> **Task instructions**: Check each line of the data below for the string "linejoin", then report how many lines have it and nothing else.

[Material supplied]

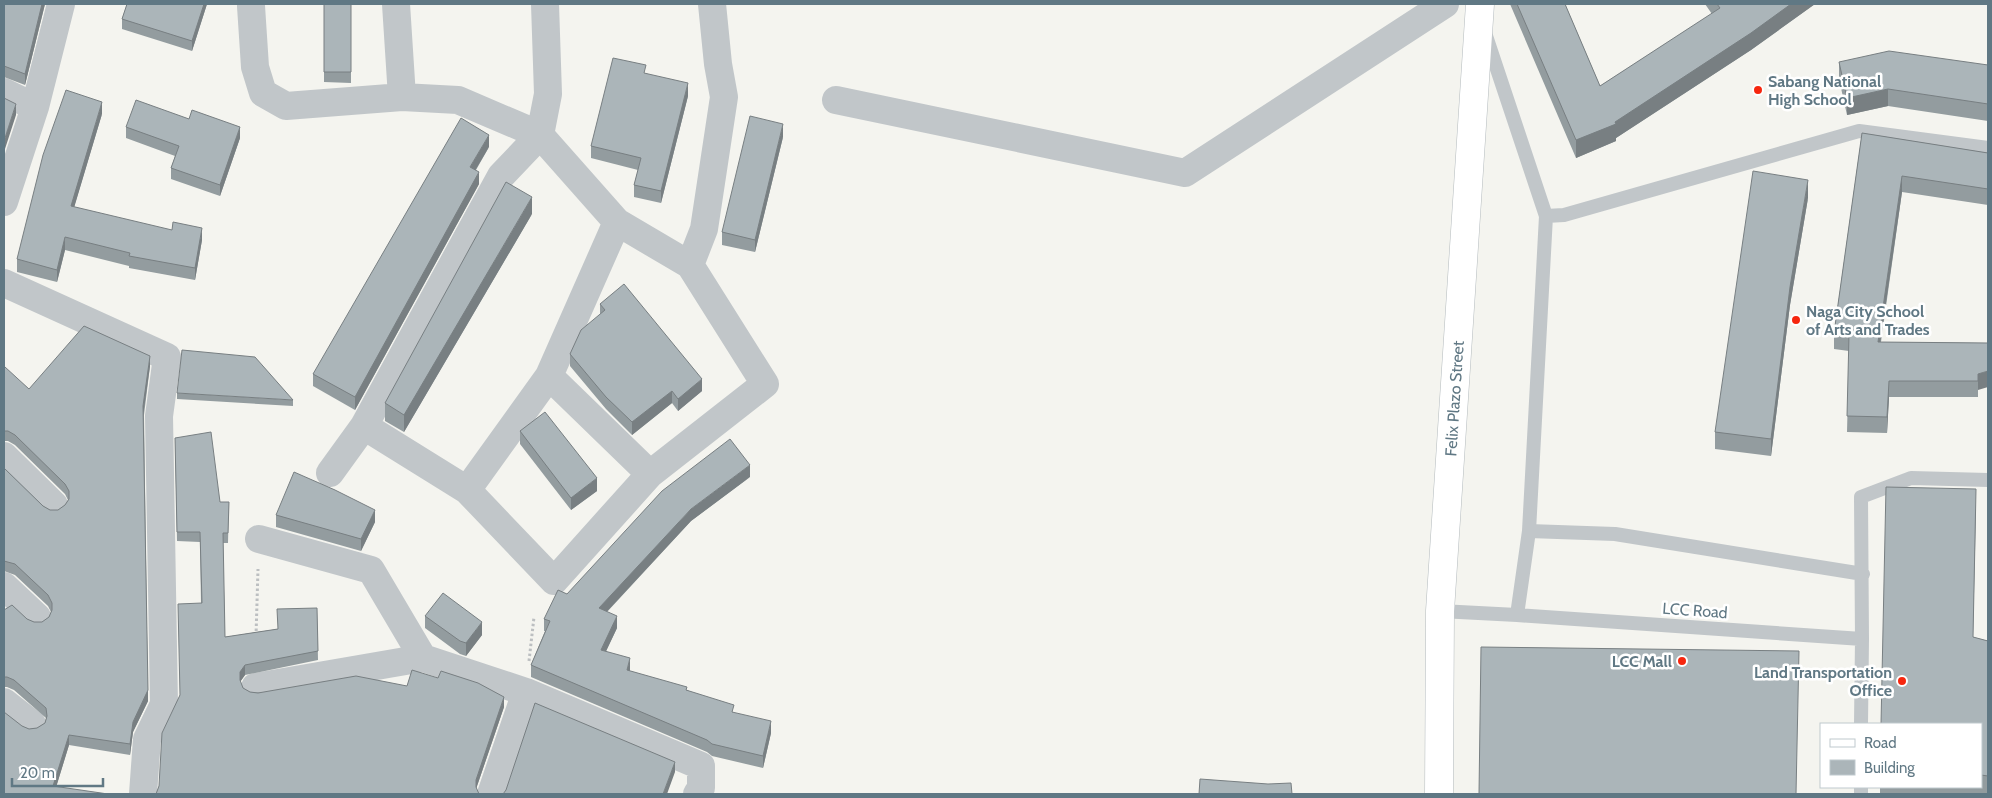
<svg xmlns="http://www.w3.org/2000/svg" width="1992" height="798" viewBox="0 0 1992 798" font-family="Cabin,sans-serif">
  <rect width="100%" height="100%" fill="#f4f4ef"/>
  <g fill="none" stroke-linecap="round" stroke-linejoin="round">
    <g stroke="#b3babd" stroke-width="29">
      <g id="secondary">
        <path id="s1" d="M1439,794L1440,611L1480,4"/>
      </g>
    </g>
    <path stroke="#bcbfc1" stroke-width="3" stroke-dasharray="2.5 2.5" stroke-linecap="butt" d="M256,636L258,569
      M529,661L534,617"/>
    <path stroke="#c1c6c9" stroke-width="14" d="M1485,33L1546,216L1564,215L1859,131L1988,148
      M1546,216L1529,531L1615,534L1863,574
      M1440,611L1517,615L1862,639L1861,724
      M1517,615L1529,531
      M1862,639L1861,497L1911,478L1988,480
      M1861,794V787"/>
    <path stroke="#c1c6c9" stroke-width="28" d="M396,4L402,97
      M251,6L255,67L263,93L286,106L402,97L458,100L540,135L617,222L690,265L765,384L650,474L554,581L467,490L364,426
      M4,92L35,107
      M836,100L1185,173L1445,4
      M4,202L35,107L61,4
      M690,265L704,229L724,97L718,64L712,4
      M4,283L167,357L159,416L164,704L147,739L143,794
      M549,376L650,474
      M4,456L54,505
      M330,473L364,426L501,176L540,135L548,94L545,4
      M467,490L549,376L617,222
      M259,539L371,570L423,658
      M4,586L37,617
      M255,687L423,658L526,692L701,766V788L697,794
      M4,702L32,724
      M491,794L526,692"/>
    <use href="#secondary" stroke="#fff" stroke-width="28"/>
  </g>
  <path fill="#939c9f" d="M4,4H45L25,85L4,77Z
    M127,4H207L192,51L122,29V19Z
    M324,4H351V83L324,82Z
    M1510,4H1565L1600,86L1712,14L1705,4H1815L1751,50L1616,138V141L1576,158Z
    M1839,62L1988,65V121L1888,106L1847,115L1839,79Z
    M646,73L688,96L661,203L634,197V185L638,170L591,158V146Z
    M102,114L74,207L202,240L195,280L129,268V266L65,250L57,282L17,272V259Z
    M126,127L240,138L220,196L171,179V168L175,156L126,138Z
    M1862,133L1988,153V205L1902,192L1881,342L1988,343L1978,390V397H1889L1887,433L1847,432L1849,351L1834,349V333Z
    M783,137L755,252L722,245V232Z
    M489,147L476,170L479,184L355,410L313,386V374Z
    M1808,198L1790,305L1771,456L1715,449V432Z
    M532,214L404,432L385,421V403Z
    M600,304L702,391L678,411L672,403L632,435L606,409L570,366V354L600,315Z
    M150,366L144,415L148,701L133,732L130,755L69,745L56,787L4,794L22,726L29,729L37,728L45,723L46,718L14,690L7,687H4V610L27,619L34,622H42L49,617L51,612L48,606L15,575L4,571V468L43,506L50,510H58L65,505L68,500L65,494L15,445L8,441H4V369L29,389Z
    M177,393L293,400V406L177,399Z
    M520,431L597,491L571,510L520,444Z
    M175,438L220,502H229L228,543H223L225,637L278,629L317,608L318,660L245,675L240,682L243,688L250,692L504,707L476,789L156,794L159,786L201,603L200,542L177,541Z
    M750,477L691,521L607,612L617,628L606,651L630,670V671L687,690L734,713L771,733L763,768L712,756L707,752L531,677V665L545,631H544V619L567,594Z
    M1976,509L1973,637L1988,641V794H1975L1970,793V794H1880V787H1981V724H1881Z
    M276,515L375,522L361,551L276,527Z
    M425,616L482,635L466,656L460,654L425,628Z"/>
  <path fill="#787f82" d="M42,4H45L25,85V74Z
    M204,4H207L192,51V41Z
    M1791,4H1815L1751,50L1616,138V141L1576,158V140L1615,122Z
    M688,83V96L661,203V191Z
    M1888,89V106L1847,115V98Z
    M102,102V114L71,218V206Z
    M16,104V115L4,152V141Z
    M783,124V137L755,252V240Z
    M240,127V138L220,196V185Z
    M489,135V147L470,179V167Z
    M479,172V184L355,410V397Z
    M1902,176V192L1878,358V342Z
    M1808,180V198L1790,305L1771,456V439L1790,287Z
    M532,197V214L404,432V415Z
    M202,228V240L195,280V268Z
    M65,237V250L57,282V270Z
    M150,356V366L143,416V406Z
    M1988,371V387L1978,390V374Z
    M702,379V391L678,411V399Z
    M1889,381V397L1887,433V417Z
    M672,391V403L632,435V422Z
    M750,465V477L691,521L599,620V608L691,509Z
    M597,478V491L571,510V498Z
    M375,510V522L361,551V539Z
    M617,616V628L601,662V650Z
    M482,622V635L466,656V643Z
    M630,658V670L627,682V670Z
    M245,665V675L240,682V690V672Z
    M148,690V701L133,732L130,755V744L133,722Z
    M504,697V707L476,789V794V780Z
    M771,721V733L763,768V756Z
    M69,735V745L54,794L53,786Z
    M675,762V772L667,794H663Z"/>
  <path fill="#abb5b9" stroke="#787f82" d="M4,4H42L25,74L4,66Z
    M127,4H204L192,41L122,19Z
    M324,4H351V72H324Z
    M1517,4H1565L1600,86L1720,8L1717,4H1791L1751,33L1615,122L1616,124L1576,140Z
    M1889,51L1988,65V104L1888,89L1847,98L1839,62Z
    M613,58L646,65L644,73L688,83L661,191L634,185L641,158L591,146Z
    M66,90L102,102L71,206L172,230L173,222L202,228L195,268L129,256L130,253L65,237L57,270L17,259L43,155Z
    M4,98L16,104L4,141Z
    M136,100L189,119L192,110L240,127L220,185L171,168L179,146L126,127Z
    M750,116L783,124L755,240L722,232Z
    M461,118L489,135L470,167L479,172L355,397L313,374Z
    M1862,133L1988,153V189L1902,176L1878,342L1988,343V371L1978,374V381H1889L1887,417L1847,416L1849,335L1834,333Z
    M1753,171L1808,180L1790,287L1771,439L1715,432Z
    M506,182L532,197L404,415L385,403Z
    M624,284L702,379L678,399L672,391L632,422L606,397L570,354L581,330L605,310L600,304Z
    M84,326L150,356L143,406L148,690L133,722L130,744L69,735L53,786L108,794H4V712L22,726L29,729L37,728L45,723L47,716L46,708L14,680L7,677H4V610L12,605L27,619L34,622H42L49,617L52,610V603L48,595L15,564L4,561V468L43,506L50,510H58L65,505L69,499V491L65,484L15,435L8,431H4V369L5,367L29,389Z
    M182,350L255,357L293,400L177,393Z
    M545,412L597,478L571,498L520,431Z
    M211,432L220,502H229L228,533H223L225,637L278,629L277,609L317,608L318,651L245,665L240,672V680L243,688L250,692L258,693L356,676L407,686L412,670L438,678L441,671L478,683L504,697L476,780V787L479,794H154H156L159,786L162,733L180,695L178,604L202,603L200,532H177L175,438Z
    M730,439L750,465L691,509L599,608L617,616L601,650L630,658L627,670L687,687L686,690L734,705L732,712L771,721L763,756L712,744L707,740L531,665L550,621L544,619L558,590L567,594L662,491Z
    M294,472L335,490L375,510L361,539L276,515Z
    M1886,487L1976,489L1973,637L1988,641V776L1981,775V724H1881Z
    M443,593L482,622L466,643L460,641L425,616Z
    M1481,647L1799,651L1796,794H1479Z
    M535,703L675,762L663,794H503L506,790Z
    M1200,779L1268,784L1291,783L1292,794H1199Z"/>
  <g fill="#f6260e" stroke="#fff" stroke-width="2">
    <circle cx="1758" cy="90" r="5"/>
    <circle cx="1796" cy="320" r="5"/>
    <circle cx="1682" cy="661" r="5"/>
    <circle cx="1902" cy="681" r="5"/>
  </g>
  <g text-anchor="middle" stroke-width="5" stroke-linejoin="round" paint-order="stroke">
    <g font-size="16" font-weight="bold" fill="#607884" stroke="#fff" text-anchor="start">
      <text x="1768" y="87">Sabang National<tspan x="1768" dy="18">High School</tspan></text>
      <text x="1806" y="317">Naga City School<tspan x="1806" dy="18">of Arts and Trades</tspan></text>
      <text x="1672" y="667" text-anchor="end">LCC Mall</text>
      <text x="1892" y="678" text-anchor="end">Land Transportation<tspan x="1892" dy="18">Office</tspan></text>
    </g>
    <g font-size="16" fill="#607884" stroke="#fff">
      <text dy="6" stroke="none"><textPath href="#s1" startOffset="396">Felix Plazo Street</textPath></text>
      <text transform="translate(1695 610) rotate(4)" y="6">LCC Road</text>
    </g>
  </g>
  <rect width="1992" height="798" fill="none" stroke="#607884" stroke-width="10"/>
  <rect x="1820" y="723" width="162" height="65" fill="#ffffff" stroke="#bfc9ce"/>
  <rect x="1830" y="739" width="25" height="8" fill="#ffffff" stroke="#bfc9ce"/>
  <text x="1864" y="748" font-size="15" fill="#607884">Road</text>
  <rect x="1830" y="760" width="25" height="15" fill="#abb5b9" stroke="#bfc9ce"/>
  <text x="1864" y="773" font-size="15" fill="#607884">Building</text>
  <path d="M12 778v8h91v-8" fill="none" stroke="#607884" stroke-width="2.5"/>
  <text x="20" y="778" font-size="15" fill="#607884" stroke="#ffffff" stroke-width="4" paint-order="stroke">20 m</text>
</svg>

[/Material supplied]

> **Answer to this task**: 2